◆ **Required work**
1. In the cryptocurrency passage, what did Laszlo Hanycez get in exchange for 10,000 BTC?
2. From the cryptocurrency passage, pull out the text between "Cryptocurrency is gaining" and "an everyday basis?", inclusive, word for word.

***** Passage

Cryptocurrency is gaining traction on social media platforms like TikTok and Instagram, with many promoting it as the path to “financial freedom” in the near future. It takes years of research to truly understand how to obtain the most profit using trading or mining methods on a virtual, secure database for investments. Explained simply, however, “Cryptocurrency is digital money that doesn’t require a bank or financial institution to verify transactions and can be used for purchases or as an investment. Transactions are then verified and recorded on a blockchain, an unchangeable ledger that tracks and records assets and trades.” (Coursera) This currency can be used the same as physical currency in the sense that it is used to process transactions and make purchases. So, what’s the catch and why is it so different from the physical currency that we use on an everyday basis?
The Pioneers
Satoshi Nakamoto, the creator of Bitcoin, publicized his thesis called ‘Bitcoin: A Peer-to-Peer Electronic Cash System’ in 2008, with the concept totaling around nine pages. He is credited with the idea of “electronic currency that can make transactions with low costs while using no financial institutions or third parties. Instead of using a centralized server, it is structured to use many terminals connected over a peer-to-peer (P2P) network” (bitFly). In simpler terms, his entire thesis is based around having a digital network that can be used for transactions without any government involvement such as financial institutions or federal banks. His argument states, “What is needed is an electronic payment system based on cryptographic proof instead of trust, allowing any two willing parties to transact directly with each other without the need for a trusted third party” (Bitcoin.org). It is quite clear that Nakamoto had an internal distrust in government associated programs, which can be found throughout his thesis. To defend his idea of cryptographic proof, he created what is now known as a blockchain. A blockchain is an ever-growing list of transaction data ensuring validity and making a transaction irreversible due to the fact that all data is “linked” together. The first purchase with Bitcoin did not happen until 2010, in which Laszlo Hanycez made a transaction of 10,000 BTC in exchange for two pizzas, totaling around 10 USD at the time. According to a real-time bitcoin calculator, this amount today would equal 994,896,100.00 USD or almost a billion dollars due to the market. This event is now known as “Bitcoin Pizza Day” and was a huge advance in the right direction for the hopes of cryptocurrency.

**********
***** Input data

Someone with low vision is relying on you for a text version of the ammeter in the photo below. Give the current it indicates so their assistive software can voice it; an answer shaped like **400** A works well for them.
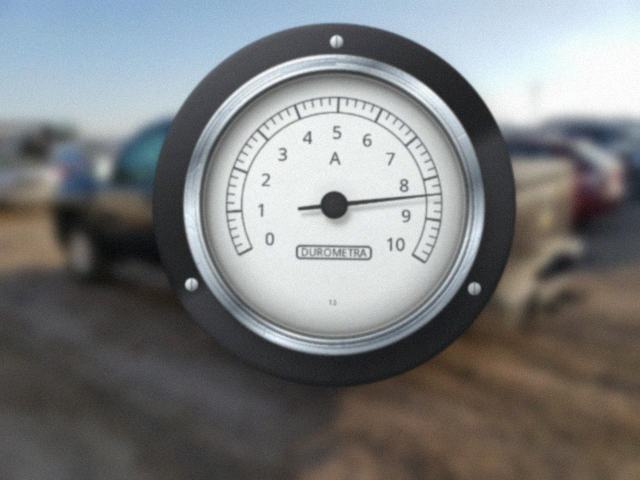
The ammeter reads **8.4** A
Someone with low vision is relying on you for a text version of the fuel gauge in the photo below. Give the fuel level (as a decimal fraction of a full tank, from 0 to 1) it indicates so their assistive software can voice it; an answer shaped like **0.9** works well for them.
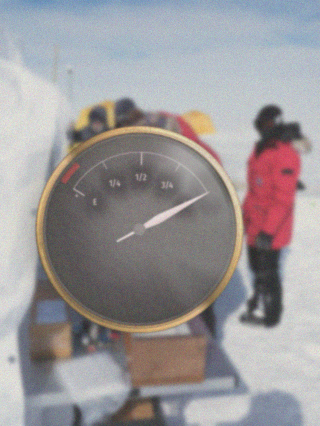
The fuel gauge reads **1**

**********

◆ **Answers provided**
1. Two pizzas.

2.
Cryptocurrency is gaining traction on social media platforms like TikTok and Instagram, with many promoting it as the path to “financial freedom” in the near future. It takes years of research to truly understand how to obtain the most profit using trading or mining methods on a virtual, secure database for investments. Explained simply, however, “Cryptocurrency is digital money that doesn’t require a bank or financial institution to verify transactions and can be used for purchases or as an investment. Transactions are then verified and recorded on a blockchain, an unchangeable ledger that tracks and records assets and trades.” (Coursera) This currency can be used the same as physical currency in the sense that it is used to process transactions and make purchases. So, what’s the catch and why is it so different from the physical currency that we use on an everyday basis?